Identifying, aligning, and tagging eight different types of links
Identifying, attaching, and tagging local-level unmatched words
Identifying and tagging sentence/discourse-level unmatched words
Identifying and tagging all instances of Chinese 的 (DE) except when they were a part of a semantic link

GALE Chinese-English Word Alignment and Tagging -- Broadcast Training Part 4 is distributed via web download.

2015 Subscription Members will automatically receive two copies of this corpus on disc. 2015 Standard Members may request a copy as part of their 16 free membership corpora. Non-members may license this data for a fee.

(2) GALE Phase 3 and 4 Arabic Newswire Parallel Text was developed by LDC. Along with other corpora, the parallel text in this release comprised training data for Phases 3 and 4 of the DARPA GALE (Global Autonomous Language Exploitation) Program. This corpus contains Modern Standard Arabic source text and corresponding English translations selected from newswire data collected by LDC in 2007 and 2008 and transcribed and translated by LDC or under its direction.

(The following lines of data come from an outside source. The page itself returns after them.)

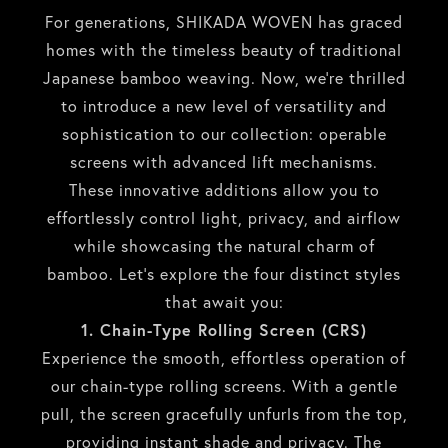
For generations, SHIKADA WOVEN has graced
homes with the timeless beauty of traditional
Japanese bamboo weaving. Now, we’re thrilled
to introduce a new level of versatility and
sophistication to our collection: operable
screens with advanced lift mechanisms.
These innovative additions allow you to
effortlessly control light, privacy, and airflow
while showcasing the natural charm of
bamboo. Let’s explore the four distinct styles
that await you:
1. Chain-Type Rolling Screen (CRS)
Experience the smooth, effortless operation of
our chain-type rolling screens. With a gentle
pull, the screen gracefully unfurls from the top,
providing instant shade and privacy. The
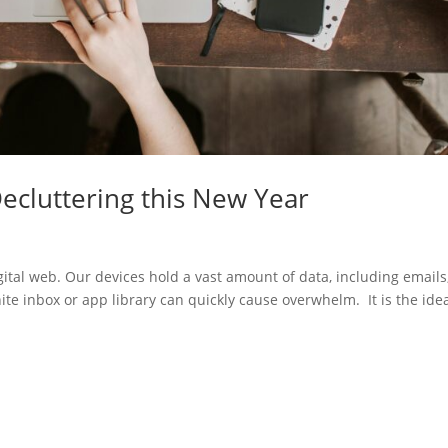
Decluttering this New Year
ital web. Our devices hold a vast amount of data, including emails
ite inbox or app library can quickly cause overwhelm. It is the ide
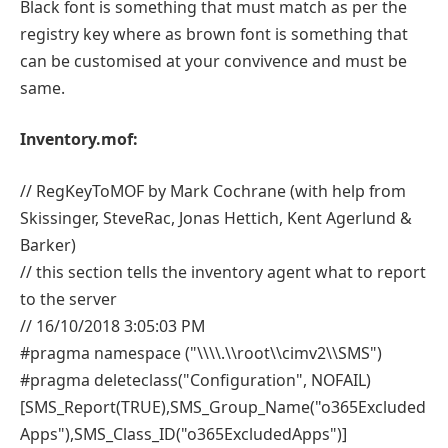
Black font is something that must match as per the
registry key where as brown font is something that
can be customised at your convivence and must be
same.
Inventory.mof:
// RegKeyToMOF by Mark Cochrane (with help from
Skissinger, SteveRac, Jonas Hettich, Kent Agerlund &
Barker)
// this section tells the inventory agent what to report
to the server
// 16/10/2018 3:05:03 PM
#pragma namespace ("\\\\.\\root\\cimv2\\SMS")
#pragma deleteclass("Configuration", NOFAIL)
[SMS_Report(TRUE),SMS_Group_Name("o365Excluded
Apps"),SMS_Class_ID("o365ExcludedApps")]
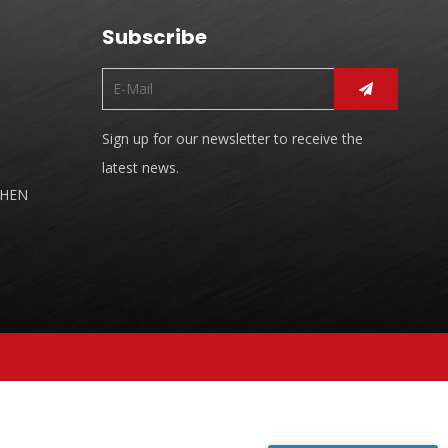
Subscribe
Sign up for our newsletter to receive the
latest news.
CHEN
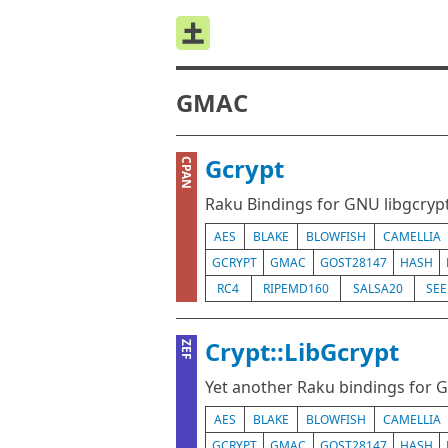
GMAC
Gcrypt
CPAN
Raku Bindings for GNU libgcryp
AES
BLAKE
BLOWFISH
CAMELLIA
GCRYPT
GMAC
GOST28147
HASH
RC4
RIPEMD160
SALSA20
SE
Crypt::LibGcrypt
ZEF
Yet another Raku bindings for 
AES
BLAKE
BLOWFISH
CAMELLIA
GCRYPT
GMAC
GOST28147
HASH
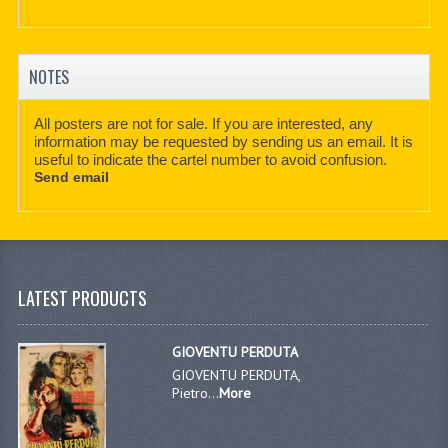
NOTES
All posters are not for sale. If you are interested, any
information may be requested by sending us an email. It is
useful to indicate the cartel number to avoid confusion.
Send email
LATEST PRODUCTS
GIOVENTU PERDUTA
GIOVENTU PERDUTA,
Pietro...
More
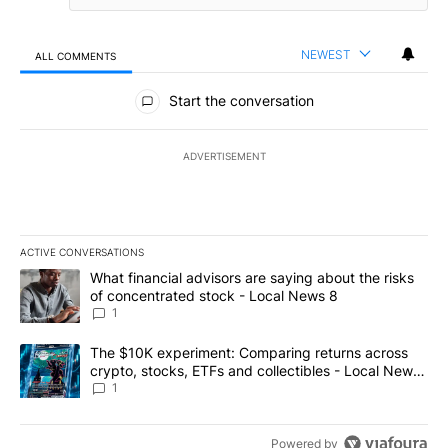
NEWEST
ALL COMMENTS
All Comments
Start the conversation
ADVERTISEMENT
ACTIVE CONVERSATIONS
The following is a list of the most commented articles in the last 7
A trending article titled "What financial advisors are saying abo
What financial advisors are saying about the risks
of concentrated stock - Local News 8
1
A trending article titled "The $10K experiment: Comparing return
The $10K experiment: Comparing returns across
crypto, stocks, ETFs and collectibles - Local News
8
1
Powered by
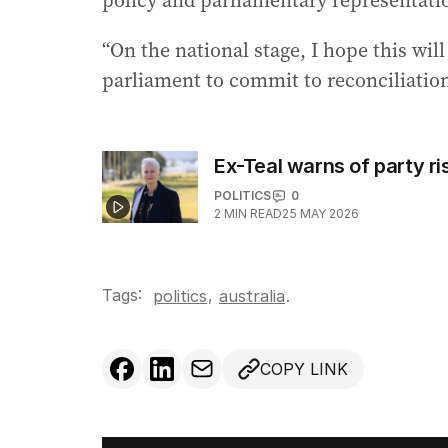
policy and parliamentary representati
“On the national stage, I hope this wil
parliament to commit to reconciliation
Ex-Teal warns of party ri
POLITICS
0
2
MIN READ
25 MAY 2026
Tags:
,
politics
australia
.
COPY LINK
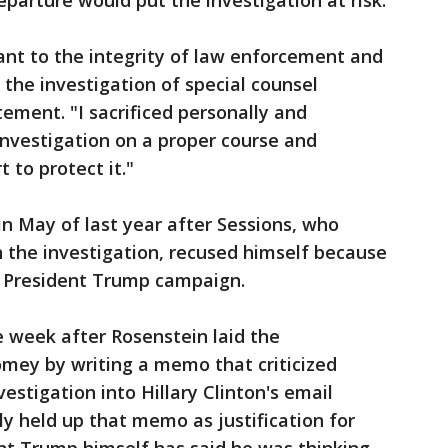
parture would put the investigation at risk.
ant to the integrity of law enforcement and
 the investigation of special counsel
ement. "I sacrificed personally and
 investigation on a proper course and
 to protect it."
n May of last year after Sessions, who
 the investigation, recused himself because
he President Trump campaign.
week after Rosenstein laid the
omey by writing a memo that criticized
estigation into Hillary Clinton's email
ly held up that memo as justification for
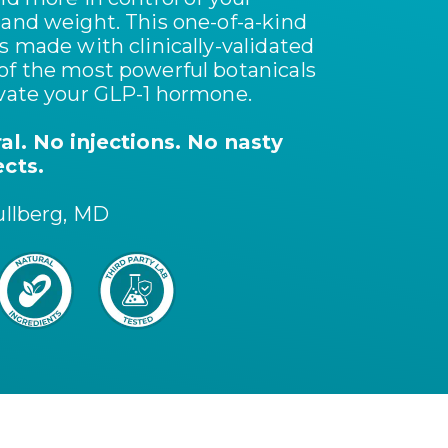
 and weight. This one-of-a-kind
s made with clinically-validated
of the most powerful botanicals
ivate your GLP-1 hormone.
ral. No injections. No nasty
ects.
ullberg, MD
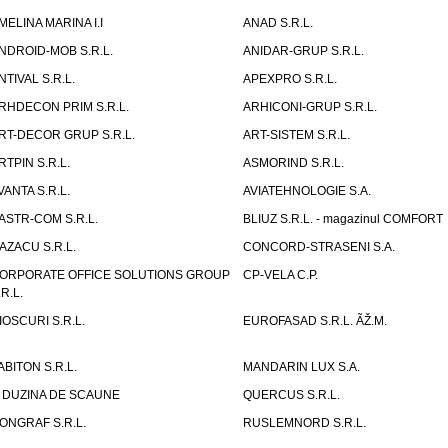
MELINA MARINA I.I
ANAD S.R.L.
NDROID-MOB S.R.L.
ANIDAR-GRUP S.R.L.
NTIVAL S.R.L.
APEXPRO S.R.L.
RHDECON PRIM S.R.L.
ARHICONI-GRUP S.R.L.
RT-DECOR GRUP S.R.L.
ART-SISTEM S.R.L.
RTPIN S.R.L.
ASMORIND S.R.L.
VANTA S.R.L.
AVIATEHNOLOGIE S.A.
ASTR-COM S.R.L.
BLIUZ S.R.L. - magazinul COMFORT
AZACU S.R.L.
CONCORD-STRASENI S.A.
ORPORATE OFFICE SOLUTIONS GROUP
CP-VELA C.P.
.R.L.
IOSCURI S.R.L.
EUROFASAD S.R.L. ÃŽ.M.
ABITON S.R.L.
MANDARIN LUX S.A.
 DUZINA DE SCAUNE
QUERCUS S.R.L.
ONGRAF S.R.L.
RUSLEMNORD S.R.L.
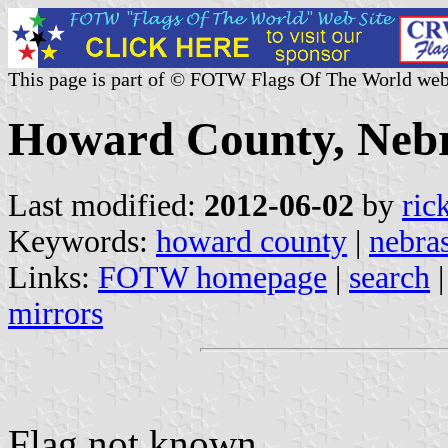
This page is part of © FOTW Flags Of The World web
Howard County, Nebr
Last modified:
2012-06-02
by
ric
Keywords:
howard county
|
nebra
Links:
FOTW homepage
|
search
mirrors
Flag not known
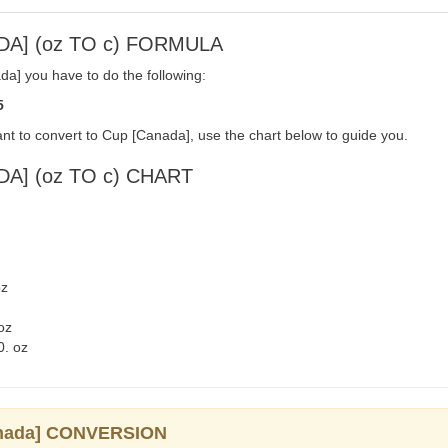
DA] (oz TO c) FORMULA
a] you have to do the following:
5
nt to convert to Cup [Canada], use the chart below to guide you.
A] (oz TO c) CHART
oz
oz
0. oz
Canada] CONVERSION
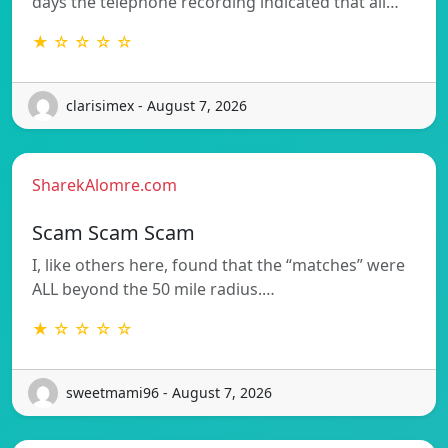
days the telephone recording indicated that all…
★ ☆ ☆ ☆ ☆
clarisimex - August 7, 2026
SharekAlomre.com
Scam Scam Scam
I, like others here, found that the “matches” were
ALL beyond the 50 mile radius.…
★ ☆ ☆ ☆ ☆
sweetmami96 - August 7, 2026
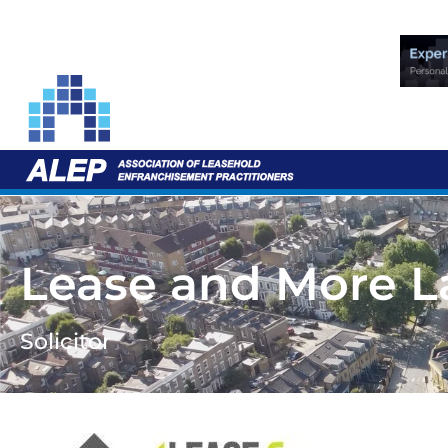
Lease and More 
Solicitor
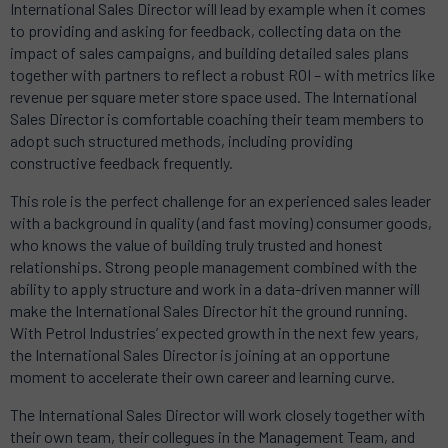
International Sales Director will lead by example when it comes
to providing and asking for feedback, collecting data on the
impact of sales campaigns, and building detailed sales plans
together with partners to reflect a robust ROI – with metrics like
revenue per square meter store space used. The International
Sales Director is comfortable coaching their team members to
adopt such structured methods, including providing
constructive feedback frequently.
This role is the perfect challenge for an experienced sales leader
with a background in quality (and fast moving) consumer goods,
who knows the value of building truly trusted and honest
relationships. Strong people management combined with the
ability to apply structure and work in a data-driven manner will
make the International Sales Director hit the ground running.
With Petrol Industries’ expected growth in the next few years,
the International Sales Director is joining at an opportune
moment to accelerate their own career and learning curve.
The International Sales Director will work closely together with
their own team, their collegues in the Management Team, and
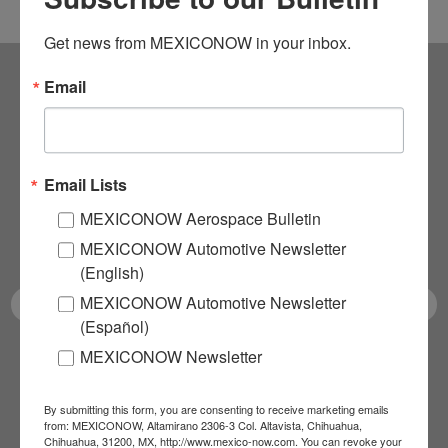
Get news from MEXICONOW in your inbox.
Email
Subscribe to our
NEWSLETTERS
Email Lists
Receive Updates on the
MEXICONOW Aerospace Bulletin
latest News!
MEXICONOW Automotive Newsletter
(English)
MEXICONOW Automotive Newsletter
(Español)
MEXICONOW Newsletter
SUBSCRIBE
By submitting this form, you are consenting to receive marketing emails
from: MEXICONOW, Altamirano 2306-3 Col. Altavista, Chihuahua,
Chihuahua, 31200, MX, http://www.mexico-now.com. You can revoke your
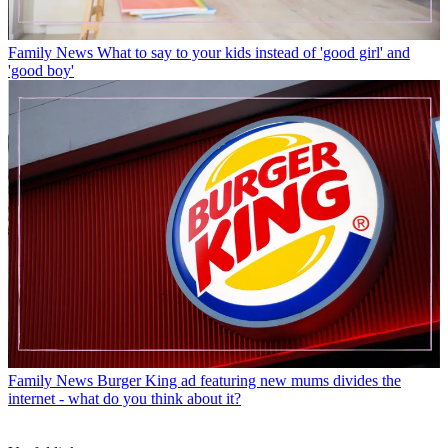
Family News
What to say to your kids instead of 'good girl' and
'good boy'
Family News
Burger King ad featuring new mums divides the
internet - what do you think about it?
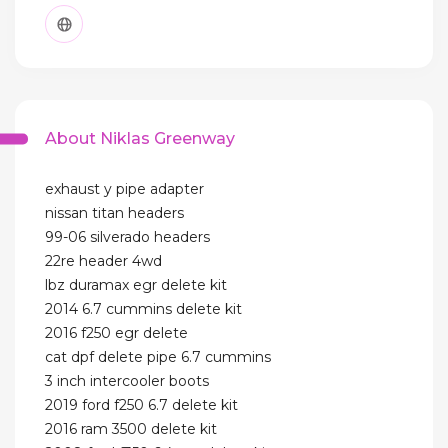
About Niklas Greenway
exhaust y pipe adapter
nissan titan headers
99-06 silverado headers
22re header 4wd
lbz duramax egr delete kit
2014 6.7 cummins delete kit
2016 f250 egr delete
cat dpf delete pipe 6.7 cummins
3 inch intercooler boots
2019 ford f250 6.7 delete kit
2016 ram 3500 delete kit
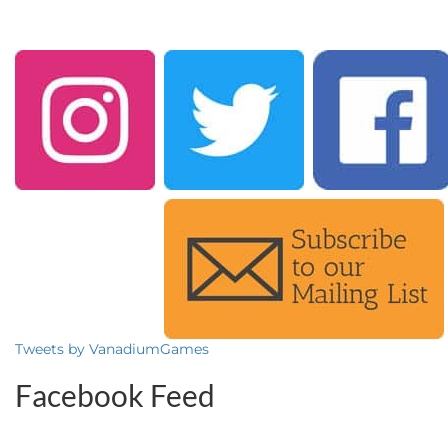
Tweets by VanadiumGames
Facebook Feed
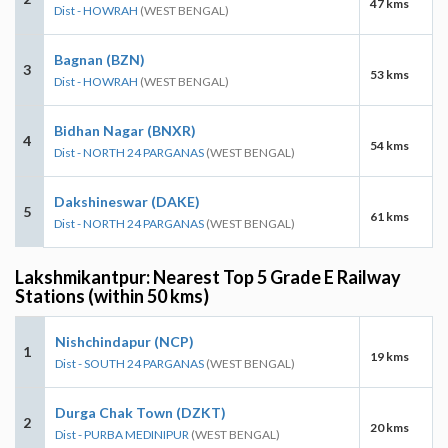
47 kms
Dist - HOWRAH
(WEST BENGAL)
Bagnan (BZN)
3
53 kms
Dist - HOWRAH
(WEST BENGAL)
Bidhan Nagar (BNXR)
4
54 kms
Dist - NORTH 24 PARGANAS
(WEST BENGAL)
Dakshineswar (DAKE)
5
61 kms
Dist - NORTH 24 PARGANAS
(WEST BENGAL)
Lakshmikantpur: Nearest Top 5 Grade E Railway
Stations (within 50 kms)
Nishchindapur (NCP)
1
19 kms
Dist - SOUTH 24 PARGANAS
(WEST BENGAL)
Durga Chak Town (DZKT)
2
20 kms
Dist - PURBA MEDINIPUR
(WEST BENGAL)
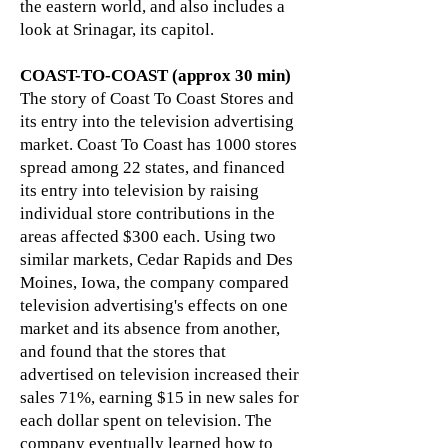
the eastern world, and also includes a
look at Srinagar, its capitol.
COAST-TO-COAST (approx 30 min)
The story of Coast To Coast Stores and
its entry into the television advertising
market. Coast To Coast has 1000 stores
spread among 22 states, and financed
its entry into television by raising
individual store contributions in the
areas affected $300 each. Using two
similar markets, Cedar Rapids and Des
Moines, Iowa, the company compared
television advertising's effects on one
market and its absence from another,
and found that the stores that
advertised on television increased their
sales 71%, earning $15 in new sales for
each dollar spent on television. The
company eventually learned how to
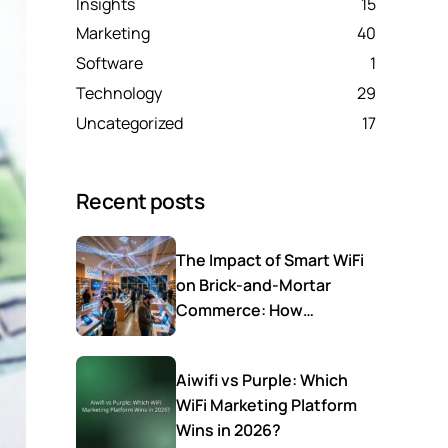
Insights
15
Marketing
40
Software
1
Technology
29
Uncategorized
17
Recent posts
The Impact of Smart WiFi
on Brick-and-Mortar
Commerce: How
Connectivity Drives
Average Ticket and
Aiwifi vs Purple: Which
Customer Loyalty
WiFi Marketing Platform
Wins in 2026?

This data includes 551 source-translation document pairs, comprising 156,775 tokens of Arabic source text and its English translation. Data is drawn from seven distinct Arabic newswire sources: Agence France Presse, Al Ahram, Al Hayat, Al-Quds Al-Arabi, An Nahar, Asharq Al-Awsat and Assabah.

The files in this release were transcribed by LDC staff and/or transcription vendors under contract to LDC in accordance with the Quick Rich Transcription guidelines developed by LDC. The transcribed and segmented files were reformatted into a human-readable translation format and assigned to translation vendors. Translators followed LDC's Arabic to English translation guidelines. Bilingual LDC staff performed quality control procedures on the completed translations. Source data and translations are distributed in TDF format.

GALE Phase 3 and 4 Arabic Newswire Parallel Text is distributed via web download.

(3) NewSoMe Corpus of Opinion in News Reports was compiled at Barcelona Media and consists of Spanish, Catalan and Portuguese news reports annotated for opinions. It is part of the NewSoMe (News and Social Media) set of corpora presenting opinion annotations across several genres and covering multiple languages. NewSoMe is the result of an effort to build a unifying annotation framework for analyzing opinion in different genres, ranging from controlled text, such as news reports, to diverse types of user-generated content that includes blogs, product reviews and microblogs.

The source data in this release was obtained from various newspaper websites and consists of approximately 200 documents in each of Spanish, Catalan and Portuguese. The annotation was carried out manually through the crowdsourcing platform CrowdFlower with seven annotations per layer that were aggregated for this data set. The layers annotated were topic, segment, cue, subjectivity, polarity and intensity.

NewSoMe Corpus of Opinion in News Reports is distributed via web download.